*** Data under study ***

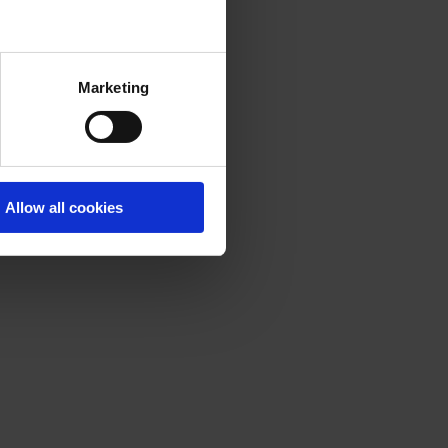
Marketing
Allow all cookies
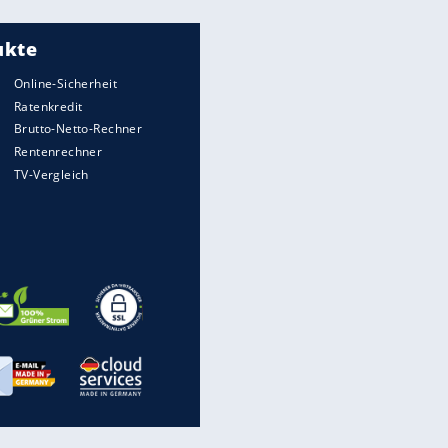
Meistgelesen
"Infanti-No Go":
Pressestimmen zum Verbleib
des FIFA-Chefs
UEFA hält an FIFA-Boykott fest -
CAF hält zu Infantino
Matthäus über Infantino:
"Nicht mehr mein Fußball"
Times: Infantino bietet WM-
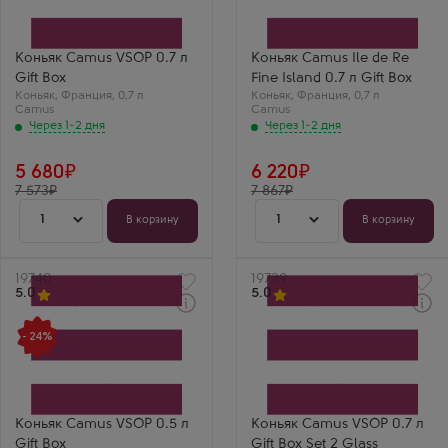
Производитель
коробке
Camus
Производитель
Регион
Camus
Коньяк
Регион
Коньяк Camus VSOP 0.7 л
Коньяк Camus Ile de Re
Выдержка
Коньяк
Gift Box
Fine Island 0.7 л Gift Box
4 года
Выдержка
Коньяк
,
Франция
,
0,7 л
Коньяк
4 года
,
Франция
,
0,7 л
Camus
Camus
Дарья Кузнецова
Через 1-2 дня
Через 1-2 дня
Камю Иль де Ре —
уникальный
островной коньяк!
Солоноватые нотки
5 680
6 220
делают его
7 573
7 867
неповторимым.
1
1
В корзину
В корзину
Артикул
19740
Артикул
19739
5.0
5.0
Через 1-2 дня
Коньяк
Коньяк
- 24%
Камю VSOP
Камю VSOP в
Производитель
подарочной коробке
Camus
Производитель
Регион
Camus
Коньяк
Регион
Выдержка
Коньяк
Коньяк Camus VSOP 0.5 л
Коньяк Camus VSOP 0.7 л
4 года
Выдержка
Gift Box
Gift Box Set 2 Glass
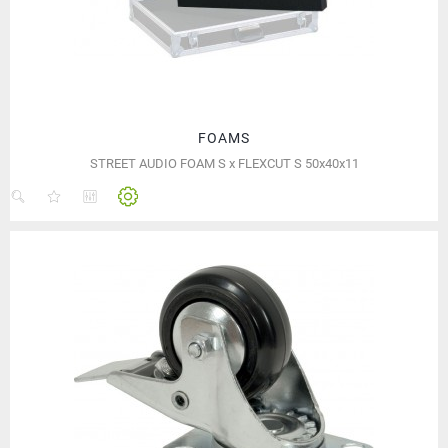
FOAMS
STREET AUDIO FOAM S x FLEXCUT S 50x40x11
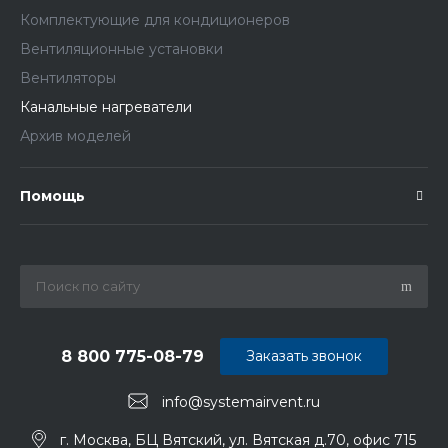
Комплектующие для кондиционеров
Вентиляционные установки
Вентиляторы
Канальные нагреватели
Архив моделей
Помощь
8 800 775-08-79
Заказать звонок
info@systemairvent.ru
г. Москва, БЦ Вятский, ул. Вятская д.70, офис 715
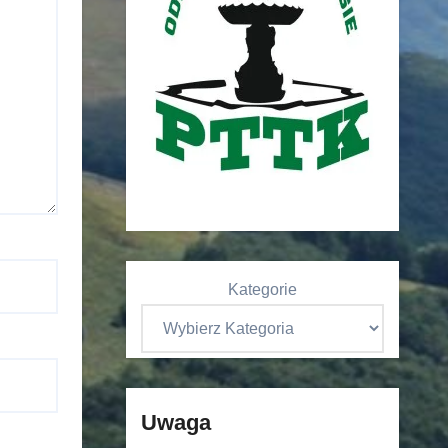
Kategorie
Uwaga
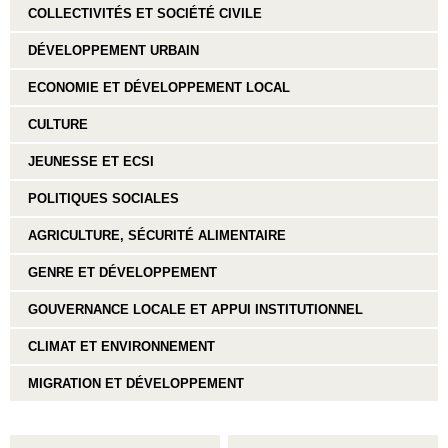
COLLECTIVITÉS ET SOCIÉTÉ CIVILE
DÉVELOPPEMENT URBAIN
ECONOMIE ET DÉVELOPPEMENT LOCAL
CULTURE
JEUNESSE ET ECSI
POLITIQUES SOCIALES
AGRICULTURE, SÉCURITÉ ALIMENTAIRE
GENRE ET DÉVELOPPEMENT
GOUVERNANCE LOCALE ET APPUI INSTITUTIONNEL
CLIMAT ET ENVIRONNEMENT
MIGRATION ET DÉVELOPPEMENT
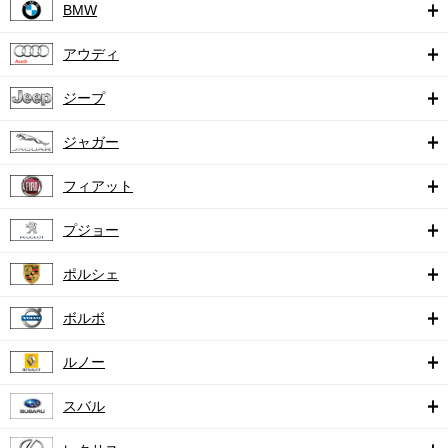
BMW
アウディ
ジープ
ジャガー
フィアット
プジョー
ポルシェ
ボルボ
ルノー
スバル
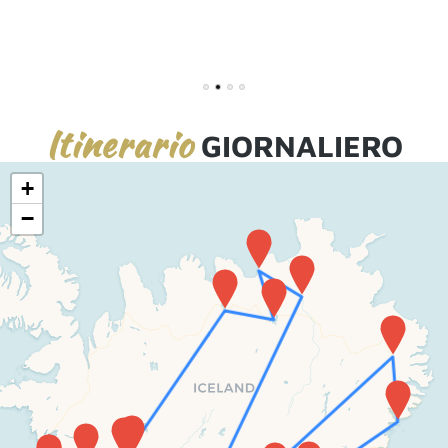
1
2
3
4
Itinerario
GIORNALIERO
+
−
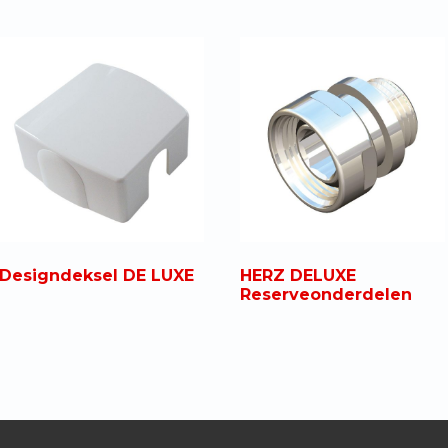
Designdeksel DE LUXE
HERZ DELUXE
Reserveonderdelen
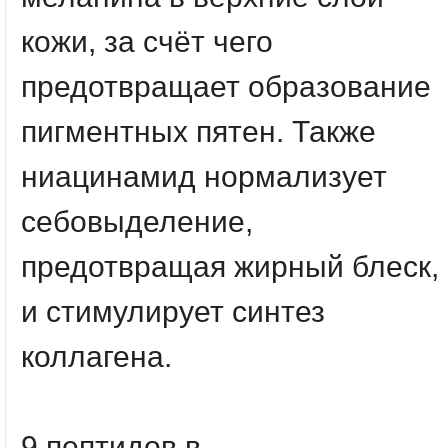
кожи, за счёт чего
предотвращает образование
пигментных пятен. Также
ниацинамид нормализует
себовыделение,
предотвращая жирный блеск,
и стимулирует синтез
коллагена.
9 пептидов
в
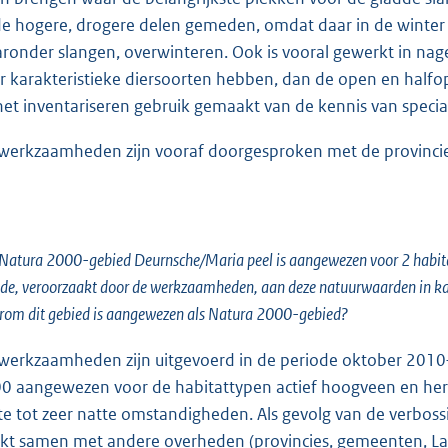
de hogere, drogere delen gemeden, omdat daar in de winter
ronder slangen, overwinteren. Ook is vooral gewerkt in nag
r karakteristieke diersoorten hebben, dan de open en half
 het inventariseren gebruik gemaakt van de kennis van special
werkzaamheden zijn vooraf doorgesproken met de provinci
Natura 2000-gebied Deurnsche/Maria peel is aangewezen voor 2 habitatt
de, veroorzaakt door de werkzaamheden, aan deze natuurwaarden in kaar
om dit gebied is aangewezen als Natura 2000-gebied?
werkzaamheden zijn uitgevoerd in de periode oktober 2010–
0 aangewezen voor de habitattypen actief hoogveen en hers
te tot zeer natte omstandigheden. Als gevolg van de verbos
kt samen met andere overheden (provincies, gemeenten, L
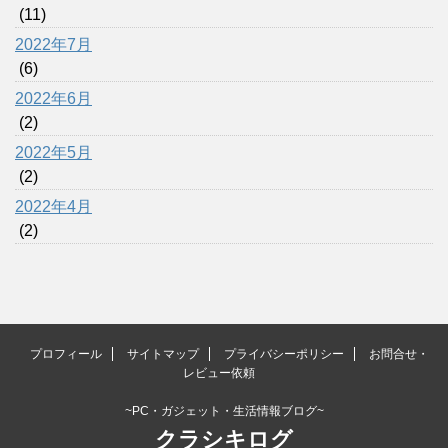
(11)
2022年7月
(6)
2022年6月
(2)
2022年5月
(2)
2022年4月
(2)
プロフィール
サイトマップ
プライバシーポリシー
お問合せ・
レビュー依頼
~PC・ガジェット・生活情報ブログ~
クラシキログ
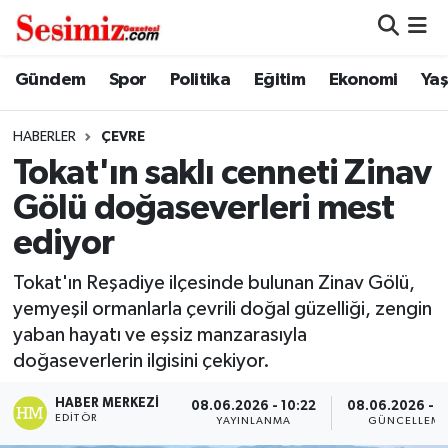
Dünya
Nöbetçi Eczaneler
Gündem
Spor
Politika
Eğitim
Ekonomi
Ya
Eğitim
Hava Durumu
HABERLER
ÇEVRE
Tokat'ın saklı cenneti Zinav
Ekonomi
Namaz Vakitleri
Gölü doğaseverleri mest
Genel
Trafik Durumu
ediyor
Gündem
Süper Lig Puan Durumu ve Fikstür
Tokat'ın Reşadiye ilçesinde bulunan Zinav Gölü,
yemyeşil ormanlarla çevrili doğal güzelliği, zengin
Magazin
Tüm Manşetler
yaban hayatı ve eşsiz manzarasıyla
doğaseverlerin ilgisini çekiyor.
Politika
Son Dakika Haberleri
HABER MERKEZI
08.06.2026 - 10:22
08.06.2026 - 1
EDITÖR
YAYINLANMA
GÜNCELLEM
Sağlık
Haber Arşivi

***
*** Data under study ***

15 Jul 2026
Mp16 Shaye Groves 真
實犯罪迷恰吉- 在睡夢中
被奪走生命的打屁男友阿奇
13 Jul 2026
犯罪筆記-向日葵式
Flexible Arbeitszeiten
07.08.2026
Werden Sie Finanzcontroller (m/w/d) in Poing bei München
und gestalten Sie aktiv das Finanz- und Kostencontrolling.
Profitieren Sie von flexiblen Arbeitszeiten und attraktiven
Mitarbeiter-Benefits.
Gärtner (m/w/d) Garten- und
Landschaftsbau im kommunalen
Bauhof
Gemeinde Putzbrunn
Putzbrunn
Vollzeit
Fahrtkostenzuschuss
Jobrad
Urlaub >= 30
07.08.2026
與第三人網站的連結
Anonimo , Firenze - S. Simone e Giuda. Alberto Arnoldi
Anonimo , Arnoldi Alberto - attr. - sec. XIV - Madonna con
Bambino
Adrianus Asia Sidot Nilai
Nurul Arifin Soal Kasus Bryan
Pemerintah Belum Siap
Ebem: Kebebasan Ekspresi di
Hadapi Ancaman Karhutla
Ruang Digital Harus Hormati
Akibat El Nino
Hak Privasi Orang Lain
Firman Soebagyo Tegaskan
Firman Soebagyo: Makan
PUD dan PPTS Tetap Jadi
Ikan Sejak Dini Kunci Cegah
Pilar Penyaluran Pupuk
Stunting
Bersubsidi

***
*** Data under study ***

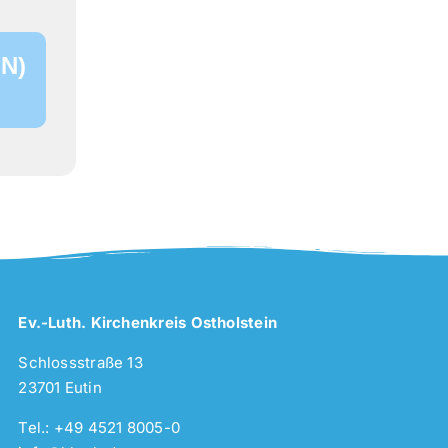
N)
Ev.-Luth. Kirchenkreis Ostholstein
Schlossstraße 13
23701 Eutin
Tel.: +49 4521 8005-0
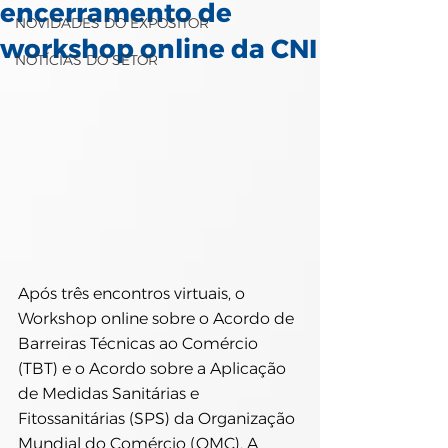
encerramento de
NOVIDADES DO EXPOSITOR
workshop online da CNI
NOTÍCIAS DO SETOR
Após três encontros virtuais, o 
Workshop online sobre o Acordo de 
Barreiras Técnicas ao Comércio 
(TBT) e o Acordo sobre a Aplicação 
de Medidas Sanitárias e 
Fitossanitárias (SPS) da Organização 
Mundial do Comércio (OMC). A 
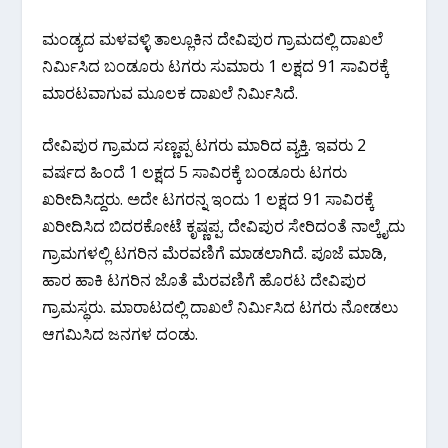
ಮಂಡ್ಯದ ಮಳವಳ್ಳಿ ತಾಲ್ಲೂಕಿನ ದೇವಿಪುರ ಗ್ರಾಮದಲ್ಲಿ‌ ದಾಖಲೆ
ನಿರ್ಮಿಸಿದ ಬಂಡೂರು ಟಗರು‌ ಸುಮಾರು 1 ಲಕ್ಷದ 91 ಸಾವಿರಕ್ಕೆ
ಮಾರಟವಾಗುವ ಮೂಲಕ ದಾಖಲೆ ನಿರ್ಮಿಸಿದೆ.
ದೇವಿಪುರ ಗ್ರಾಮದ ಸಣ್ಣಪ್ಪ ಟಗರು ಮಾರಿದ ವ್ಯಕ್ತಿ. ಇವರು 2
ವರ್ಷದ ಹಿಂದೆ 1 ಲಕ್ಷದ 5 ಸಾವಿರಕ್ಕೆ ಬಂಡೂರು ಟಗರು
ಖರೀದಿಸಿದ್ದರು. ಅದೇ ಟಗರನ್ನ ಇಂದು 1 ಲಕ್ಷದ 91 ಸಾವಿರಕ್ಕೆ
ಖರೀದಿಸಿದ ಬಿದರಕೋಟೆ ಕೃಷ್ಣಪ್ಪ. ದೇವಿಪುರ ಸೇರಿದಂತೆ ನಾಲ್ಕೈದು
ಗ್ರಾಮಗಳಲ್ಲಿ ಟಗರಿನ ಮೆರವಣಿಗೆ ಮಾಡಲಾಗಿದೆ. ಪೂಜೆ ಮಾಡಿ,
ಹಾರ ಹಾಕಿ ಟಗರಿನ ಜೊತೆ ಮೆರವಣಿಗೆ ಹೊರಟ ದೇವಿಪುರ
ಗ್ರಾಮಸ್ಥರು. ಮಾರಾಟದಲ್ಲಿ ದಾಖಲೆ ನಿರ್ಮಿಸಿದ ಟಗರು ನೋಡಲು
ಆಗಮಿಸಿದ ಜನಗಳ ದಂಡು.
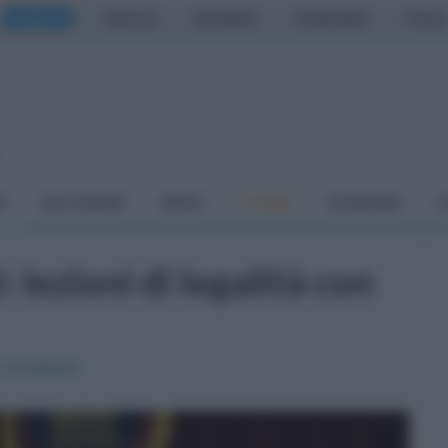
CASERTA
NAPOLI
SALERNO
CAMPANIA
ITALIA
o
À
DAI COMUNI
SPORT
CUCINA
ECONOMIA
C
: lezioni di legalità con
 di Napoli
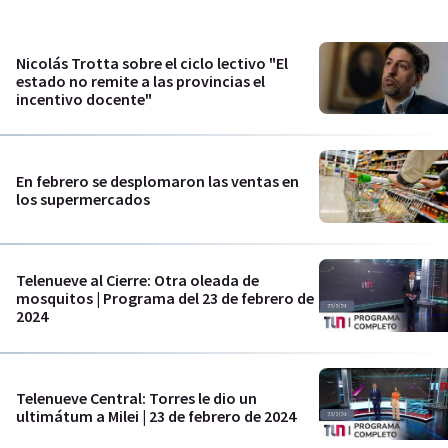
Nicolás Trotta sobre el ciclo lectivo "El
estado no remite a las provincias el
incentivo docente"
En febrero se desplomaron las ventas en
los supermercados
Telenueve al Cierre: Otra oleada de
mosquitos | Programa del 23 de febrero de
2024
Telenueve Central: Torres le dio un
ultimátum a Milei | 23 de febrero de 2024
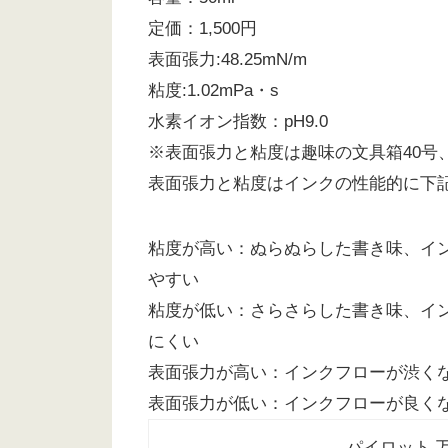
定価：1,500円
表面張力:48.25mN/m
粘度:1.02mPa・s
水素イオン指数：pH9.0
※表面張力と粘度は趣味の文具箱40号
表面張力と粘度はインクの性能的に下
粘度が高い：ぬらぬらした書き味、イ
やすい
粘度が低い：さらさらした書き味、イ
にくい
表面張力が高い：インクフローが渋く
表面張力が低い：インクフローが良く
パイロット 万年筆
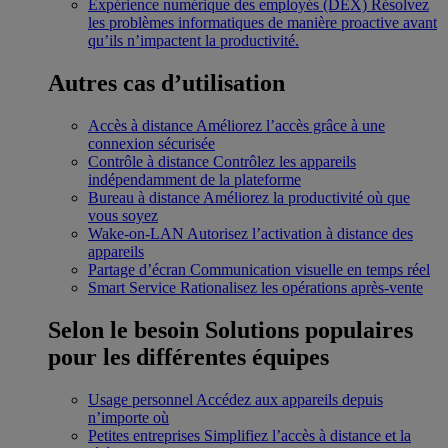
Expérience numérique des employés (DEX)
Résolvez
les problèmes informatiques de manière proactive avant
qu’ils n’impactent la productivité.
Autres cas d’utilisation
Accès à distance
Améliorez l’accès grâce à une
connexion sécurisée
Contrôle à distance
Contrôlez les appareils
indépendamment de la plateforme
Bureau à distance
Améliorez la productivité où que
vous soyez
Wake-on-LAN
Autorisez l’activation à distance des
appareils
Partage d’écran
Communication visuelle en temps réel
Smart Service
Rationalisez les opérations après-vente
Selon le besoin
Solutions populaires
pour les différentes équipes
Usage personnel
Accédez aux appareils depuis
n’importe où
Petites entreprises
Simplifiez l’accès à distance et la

***

▶ Aim of the task: From the records above, copy each line in which the string "gebied" occurs.

▶ Solved problem:
Natura 2000-gebied Deurnsche/Maria peel is aangewezen voor 2 habitatt
om dit gebied is aangewezen als Natura 2000-gebied?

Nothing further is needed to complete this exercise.